Sleep, stress and the whole damn ball of wax

CrossFit. I love it. It has done wonders for me. Combined with primal eating, it has transformed my fitness into a more well-rounded beast. But every now and then I have to put the brakes on and regroup.

You have probably heard it from Robb Wolf and other paleo/fitness smart folks: when you are tired and stressed and pushing adrenal fatigue, a balls-to-the-wall metcon is not what you need. You need to get some real sleep, and confine your "workout" to, at most, lifting something heavy, maybe taking a walk, and otherwise eating well and letting your body reset. A fast-paced metcon places heavy stress on your body. When you are well-rested and ready for that kind of blast, it's great for you, because you recover properly. But when you are already beaten down from the cosmic shitstorm of life, the last thing you need is the extra stress of a glycolytic freakshow. You will end up more stressed, with increased cortisol and wrecked sleep.

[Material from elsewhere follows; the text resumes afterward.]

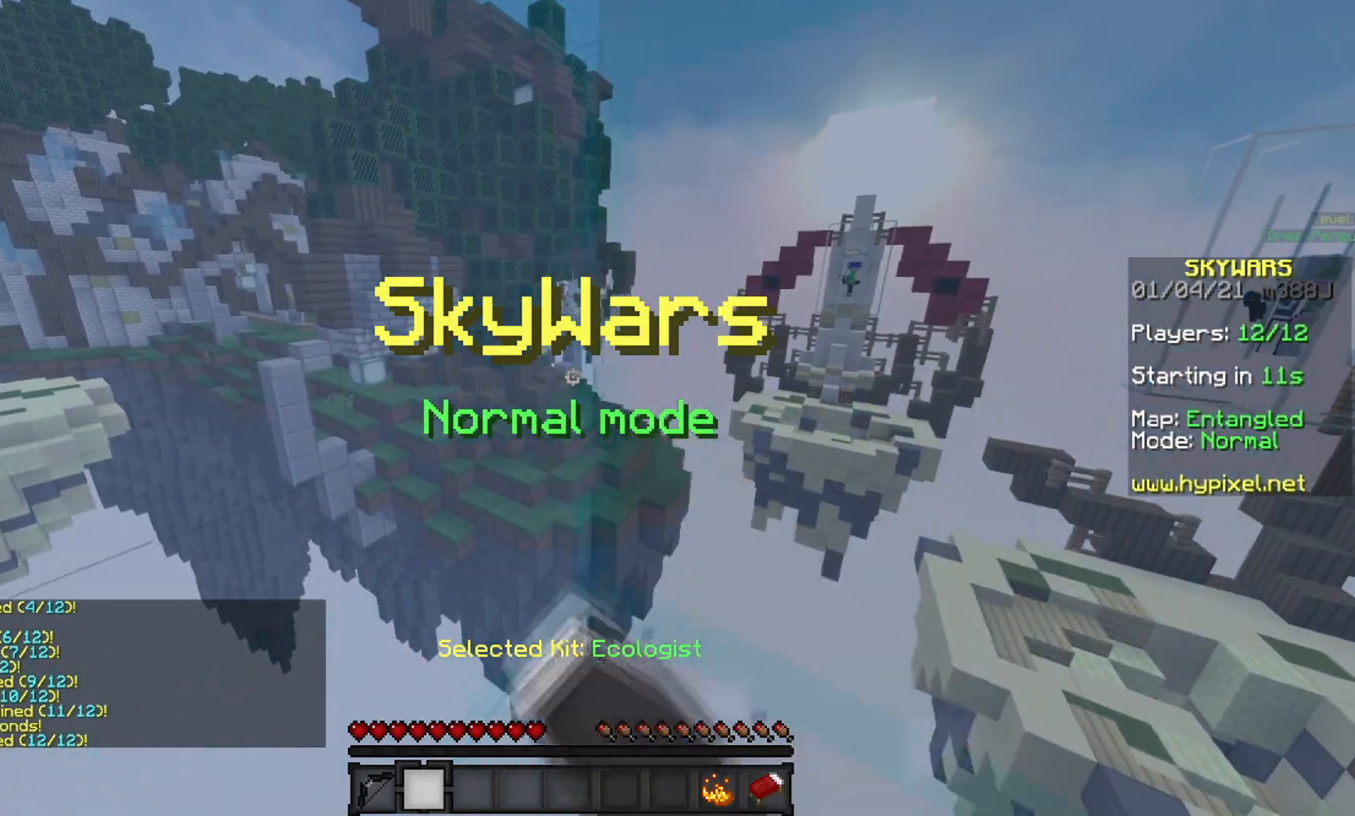
{"keys": ["a"], "mouse": ["left"], "events": [[200, "a", "down"], [251, "d", "up"]]}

And I am pretty well there. There is no one particular source of stress in my life, just a well-aligned group that we will call work + managing-the-life-of-my-elderly-dad + college-admission BS for my younger son. Add to that a slightly disrupted sleep schedule and there I was, about to head out to the gym tonight when I realized, stifling the 37th yawn of the previous few minutes, that a bruising high-speed metcon was not really going to help matters. It was going to completely wreck me.

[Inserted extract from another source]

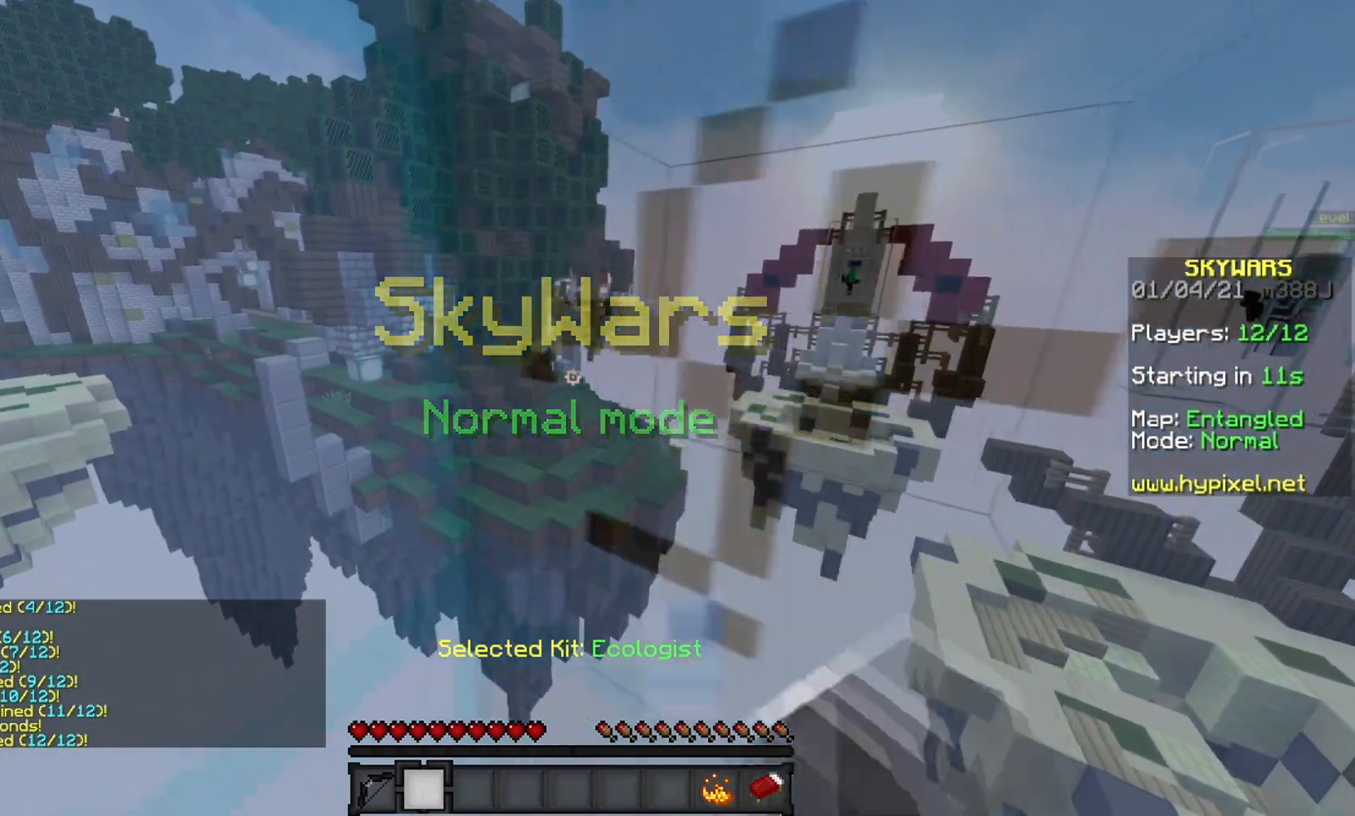
{"keys": ["a"], "mouse": ["left"], "events": []}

So, despite having it on today's to-do list, I didn't go to CrossFit tonight. I am going to take it easy and start tomorrow with just a heavy back-squat session. Maybe on Sunday I will lift a little more, and, in the meantime, get a little extra sleep, hit the meditation a little more intensely than usual and try to get the ship of life back on course. It works every time, as long as I notice the warning signs.

And I can welcome myself, once again, to the difference between CrossFit at 50 and at some much younger age. Those of us whose youth is in the rear-view mirror have to listen to our bodies just a little more intently, or face the adrenal-fatigue consequences. Yeah, Warren Zevon once sang, "I'll sleep when I'm dead." True story: he's dead.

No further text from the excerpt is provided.